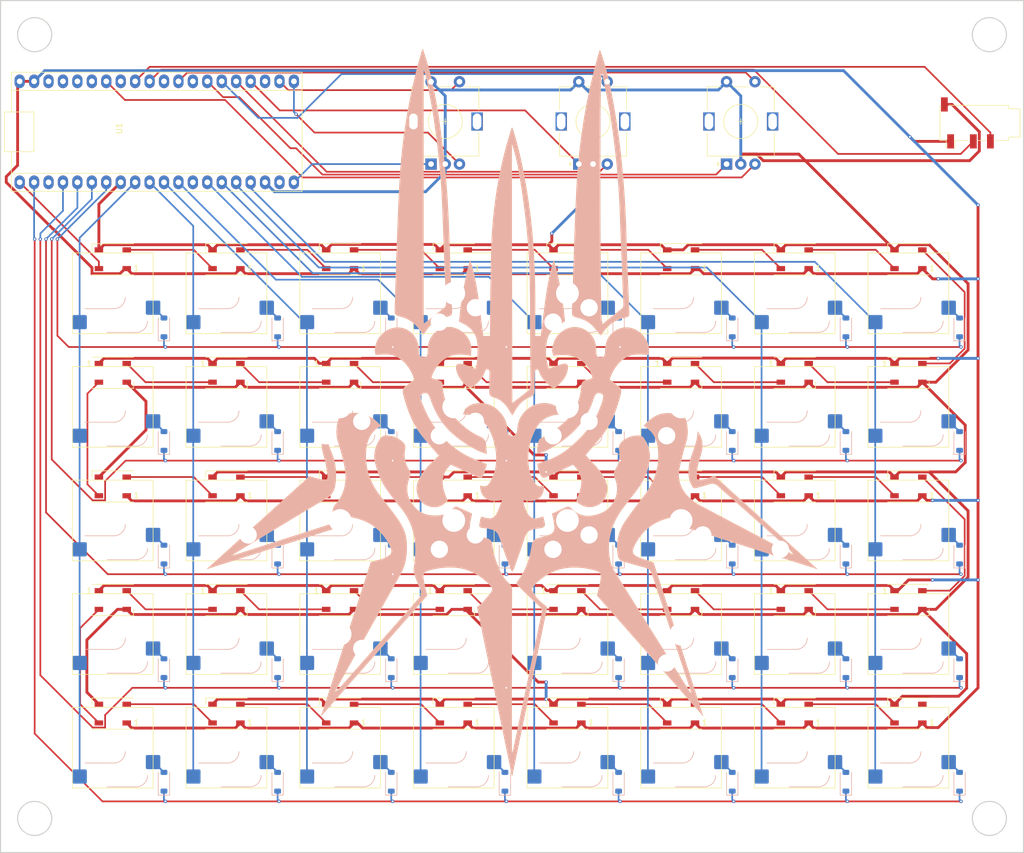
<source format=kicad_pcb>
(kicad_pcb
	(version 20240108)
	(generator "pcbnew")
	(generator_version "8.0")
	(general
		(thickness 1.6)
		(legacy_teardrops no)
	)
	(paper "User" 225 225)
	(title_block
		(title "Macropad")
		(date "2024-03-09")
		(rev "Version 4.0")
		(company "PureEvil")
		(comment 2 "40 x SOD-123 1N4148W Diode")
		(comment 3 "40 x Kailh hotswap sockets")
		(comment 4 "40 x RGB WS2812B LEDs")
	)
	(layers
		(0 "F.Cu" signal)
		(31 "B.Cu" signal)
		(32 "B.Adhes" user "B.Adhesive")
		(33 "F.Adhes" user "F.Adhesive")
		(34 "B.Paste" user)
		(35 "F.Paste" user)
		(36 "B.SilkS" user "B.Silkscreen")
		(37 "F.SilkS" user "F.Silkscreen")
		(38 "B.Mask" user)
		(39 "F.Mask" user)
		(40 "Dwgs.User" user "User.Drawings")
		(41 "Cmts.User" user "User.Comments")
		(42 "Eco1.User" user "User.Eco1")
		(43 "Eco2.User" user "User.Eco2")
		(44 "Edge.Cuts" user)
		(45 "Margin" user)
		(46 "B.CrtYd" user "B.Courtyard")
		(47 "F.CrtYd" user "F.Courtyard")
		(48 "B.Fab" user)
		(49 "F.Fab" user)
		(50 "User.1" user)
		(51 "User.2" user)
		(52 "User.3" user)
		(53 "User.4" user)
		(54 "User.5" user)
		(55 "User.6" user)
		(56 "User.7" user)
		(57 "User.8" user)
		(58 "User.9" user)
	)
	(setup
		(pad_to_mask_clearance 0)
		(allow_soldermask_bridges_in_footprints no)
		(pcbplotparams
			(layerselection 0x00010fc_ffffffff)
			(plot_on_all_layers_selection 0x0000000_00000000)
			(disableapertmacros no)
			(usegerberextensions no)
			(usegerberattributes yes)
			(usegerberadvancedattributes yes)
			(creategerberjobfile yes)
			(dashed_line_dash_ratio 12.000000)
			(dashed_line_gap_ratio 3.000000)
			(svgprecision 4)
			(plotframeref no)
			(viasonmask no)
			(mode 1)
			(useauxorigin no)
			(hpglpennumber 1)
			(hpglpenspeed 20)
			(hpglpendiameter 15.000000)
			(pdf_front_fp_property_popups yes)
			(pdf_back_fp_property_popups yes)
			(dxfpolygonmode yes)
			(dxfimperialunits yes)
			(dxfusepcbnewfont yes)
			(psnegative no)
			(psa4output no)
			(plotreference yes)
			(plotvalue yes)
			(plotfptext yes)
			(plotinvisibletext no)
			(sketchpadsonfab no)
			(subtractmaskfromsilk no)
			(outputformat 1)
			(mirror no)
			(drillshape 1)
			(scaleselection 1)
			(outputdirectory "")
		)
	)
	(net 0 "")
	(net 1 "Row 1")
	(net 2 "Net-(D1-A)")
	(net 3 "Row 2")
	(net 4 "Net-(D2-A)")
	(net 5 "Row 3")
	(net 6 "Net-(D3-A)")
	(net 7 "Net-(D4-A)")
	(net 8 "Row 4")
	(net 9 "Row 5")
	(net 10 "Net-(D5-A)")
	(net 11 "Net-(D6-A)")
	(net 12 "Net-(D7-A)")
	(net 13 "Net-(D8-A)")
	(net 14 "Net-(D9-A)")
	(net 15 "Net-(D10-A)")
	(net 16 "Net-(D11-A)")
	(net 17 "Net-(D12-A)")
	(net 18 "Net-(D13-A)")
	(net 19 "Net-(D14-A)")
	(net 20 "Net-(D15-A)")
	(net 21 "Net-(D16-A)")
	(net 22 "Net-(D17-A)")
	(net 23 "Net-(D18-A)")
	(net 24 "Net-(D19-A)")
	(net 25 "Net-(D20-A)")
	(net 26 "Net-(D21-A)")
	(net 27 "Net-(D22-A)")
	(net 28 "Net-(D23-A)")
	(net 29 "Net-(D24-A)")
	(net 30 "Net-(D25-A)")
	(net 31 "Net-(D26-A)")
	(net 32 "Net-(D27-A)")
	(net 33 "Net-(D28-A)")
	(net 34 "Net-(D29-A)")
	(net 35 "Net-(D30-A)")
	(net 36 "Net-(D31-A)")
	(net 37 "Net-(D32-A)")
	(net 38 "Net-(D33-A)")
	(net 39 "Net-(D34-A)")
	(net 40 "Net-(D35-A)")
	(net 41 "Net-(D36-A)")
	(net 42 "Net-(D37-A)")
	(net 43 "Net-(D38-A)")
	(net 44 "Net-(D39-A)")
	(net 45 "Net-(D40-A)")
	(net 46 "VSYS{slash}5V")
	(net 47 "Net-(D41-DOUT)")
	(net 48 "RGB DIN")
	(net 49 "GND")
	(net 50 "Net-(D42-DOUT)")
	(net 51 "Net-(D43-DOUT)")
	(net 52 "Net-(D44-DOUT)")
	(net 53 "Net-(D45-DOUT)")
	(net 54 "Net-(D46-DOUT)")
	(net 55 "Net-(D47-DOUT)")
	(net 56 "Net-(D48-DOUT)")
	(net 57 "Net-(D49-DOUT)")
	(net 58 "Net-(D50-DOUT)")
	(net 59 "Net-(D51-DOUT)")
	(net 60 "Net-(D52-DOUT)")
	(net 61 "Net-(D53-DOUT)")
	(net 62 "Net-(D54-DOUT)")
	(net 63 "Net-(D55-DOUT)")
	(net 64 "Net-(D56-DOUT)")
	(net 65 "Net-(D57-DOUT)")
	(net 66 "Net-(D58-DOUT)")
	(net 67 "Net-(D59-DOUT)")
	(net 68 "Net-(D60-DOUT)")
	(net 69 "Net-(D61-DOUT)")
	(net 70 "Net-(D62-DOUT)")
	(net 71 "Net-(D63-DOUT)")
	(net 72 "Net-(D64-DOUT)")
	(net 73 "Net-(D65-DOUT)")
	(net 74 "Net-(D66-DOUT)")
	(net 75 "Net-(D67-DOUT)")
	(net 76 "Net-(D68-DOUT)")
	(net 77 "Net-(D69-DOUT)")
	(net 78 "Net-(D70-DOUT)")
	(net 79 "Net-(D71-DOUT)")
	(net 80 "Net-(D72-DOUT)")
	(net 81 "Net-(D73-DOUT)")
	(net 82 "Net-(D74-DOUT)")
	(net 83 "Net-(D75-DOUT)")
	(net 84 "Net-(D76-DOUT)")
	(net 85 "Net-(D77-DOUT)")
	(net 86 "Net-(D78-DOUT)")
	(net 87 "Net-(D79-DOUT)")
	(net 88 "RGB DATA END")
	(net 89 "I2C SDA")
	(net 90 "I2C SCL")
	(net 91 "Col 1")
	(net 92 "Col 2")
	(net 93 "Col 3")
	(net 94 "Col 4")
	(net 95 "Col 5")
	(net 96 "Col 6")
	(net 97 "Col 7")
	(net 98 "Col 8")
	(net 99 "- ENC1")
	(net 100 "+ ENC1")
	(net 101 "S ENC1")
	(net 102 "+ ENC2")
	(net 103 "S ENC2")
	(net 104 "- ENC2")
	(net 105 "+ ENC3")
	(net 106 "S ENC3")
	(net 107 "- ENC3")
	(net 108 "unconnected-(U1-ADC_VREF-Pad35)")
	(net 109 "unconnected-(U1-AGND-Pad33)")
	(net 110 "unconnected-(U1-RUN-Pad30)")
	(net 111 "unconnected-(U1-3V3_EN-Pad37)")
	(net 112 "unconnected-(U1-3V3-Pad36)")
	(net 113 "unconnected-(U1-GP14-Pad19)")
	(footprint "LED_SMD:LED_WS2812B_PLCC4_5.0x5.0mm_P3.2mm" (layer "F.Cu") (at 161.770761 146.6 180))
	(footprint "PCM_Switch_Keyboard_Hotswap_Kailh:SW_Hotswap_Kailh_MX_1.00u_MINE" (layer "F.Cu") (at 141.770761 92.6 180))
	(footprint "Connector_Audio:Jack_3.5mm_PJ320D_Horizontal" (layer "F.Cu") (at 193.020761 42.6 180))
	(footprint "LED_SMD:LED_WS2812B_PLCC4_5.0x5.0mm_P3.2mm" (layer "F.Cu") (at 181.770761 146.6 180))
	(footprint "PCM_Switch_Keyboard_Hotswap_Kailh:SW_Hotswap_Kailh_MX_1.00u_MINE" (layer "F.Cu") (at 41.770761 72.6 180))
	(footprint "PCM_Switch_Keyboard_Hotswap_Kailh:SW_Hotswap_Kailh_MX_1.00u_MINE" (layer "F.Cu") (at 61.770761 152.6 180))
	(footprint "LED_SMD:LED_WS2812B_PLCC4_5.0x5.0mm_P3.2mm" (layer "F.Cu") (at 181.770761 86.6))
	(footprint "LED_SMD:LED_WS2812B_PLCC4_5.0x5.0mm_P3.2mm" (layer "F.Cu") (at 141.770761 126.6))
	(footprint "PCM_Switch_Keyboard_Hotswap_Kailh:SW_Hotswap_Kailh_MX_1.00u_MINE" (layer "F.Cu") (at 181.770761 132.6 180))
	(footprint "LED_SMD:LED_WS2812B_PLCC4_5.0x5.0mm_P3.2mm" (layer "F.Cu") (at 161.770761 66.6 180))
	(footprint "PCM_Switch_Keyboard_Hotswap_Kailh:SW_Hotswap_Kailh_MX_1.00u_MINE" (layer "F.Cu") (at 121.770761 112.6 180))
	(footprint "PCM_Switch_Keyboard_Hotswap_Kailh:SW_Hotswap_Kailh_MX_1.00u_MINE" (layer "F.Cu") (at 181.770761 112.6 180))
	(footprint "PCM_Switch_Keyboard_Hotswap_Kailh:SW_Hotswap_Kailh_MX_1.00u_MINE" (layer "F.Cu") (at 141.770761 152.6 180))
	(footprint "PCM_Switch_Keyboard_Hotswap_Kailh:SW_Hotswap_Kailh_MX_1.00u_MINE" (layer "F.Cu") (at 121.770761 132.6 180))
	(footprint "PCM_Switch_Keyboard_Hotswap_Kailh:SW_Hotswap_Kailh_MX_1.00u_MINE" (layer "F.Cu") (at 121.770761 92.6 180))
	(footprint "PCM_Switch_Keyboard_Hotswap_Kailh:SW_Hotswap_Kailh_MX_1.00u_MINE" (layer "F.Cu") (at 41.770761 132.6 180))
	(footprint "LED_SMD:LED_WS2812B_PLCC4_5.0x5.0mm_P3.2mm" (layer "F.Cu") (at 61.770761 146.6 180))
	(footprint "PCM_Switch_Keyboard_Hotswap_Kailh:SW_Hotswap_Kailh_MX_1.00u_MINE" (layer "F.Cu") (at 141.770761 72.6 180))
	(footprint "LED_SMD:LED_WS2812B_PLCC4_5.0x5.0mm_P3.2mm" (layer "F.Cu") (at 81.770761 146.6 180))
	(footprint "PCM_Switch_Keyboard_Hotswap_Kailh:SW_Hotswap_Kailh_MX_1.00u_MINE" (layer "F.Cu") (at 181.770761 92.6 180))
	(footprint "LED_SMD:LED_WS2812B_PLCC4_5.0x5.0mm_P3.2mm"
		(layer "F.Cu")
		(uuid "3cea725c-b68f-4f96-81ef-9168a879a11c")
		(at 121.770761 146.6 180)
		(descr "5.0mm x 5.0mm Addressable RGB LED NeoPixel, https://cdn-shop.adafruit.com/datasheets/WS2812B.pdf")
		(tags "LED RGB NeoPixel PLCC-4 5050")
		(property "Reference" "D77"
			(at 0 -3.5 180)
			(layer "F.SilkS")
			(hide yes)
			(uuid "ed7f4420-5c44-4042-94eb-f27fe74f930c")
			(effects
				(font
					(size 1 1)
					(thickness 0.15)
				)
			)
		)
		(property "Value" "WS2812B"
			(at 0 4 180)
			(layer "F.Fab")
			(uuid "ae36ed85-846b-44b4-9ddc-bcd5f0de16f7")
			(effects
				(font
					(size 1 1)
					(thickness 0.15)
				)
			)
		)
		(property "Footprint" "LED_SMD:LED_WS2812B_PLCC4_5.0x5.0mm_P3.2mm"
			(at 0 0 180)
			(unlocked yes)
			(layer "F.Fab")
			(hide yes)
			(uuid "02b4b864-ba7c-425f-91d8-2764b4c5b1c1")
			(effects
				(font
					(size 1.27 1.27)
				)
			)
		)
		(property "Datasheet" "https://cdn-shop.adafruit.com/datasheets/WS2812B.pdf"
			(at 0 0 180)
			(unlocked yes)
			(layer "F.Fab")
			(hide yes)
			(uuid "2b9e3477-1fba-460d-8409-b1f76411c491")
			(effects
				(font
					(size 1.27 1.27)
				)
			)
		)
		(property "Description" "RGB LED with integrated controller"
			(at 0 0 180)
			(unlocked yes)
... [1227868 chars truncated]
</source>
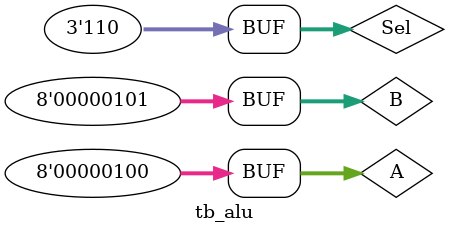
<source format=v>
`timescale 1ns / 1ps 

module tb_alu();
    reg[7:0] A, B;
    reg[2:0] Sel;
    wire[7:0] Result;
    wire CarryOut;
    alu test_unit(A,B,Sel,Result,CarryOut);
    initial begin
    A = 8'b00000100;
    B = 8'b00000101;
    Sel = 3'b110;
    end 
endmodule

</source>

......

Return, with no change at all, every line in the entries above from the line containing "(at 61.770761 146.6 180))" through the line containing "141.770761 72.6 180))".

Written solution -
	(footprint "LED_SMD:LED_WS2812B_PLCC4_5.0x5.0mm_P3.2mm" (layer "F.Cu") (at 61.770761 146.6 180))
	(footprint "PCM_Switch_Keyboard_Hotswap_Kailh:SW_Hotswap_Kailh_MX_1.00u_MINE" (layer "F.Cu") (at 141.770761 72.6 180))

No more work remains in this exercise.